# Task instructions:
For every line in the data below, check for the word "Sirena", then state how many lines have it. Answer with the number only.

::: Exercise materials :::

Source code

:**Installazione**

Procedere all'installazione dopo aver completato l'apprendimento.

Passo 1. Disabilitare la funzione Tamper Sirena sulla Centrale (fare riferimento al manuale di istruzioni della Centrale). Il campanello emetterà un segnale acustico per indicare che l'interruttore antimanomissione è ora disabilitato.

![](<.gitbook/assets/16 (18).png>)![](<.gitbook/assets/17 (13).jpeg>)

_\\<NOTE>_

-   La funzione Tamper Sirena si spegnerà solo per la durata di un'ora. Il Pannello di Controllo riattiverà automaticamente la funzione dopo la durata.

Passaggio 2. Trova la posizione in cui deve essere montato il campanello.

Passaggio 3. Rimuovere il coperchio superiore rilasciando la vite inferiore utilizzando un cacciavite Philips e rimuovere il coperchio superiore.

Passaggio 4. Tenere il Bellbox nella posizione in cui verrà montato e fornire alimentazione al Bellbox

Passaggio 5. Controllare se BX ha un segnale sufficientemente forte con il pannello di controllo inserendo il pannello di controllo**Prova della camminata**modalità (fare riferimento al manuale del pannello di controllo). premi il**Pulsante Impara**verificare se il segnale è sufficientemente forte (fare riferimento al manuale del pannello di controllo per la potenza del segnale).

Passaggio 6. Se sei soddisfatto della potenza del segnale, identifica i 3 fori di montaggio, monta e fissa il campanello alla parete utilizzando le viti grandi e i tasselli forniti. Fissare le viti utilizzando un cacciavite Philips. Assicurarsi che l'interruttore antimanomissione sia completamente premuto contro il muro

:::

# Task output:
2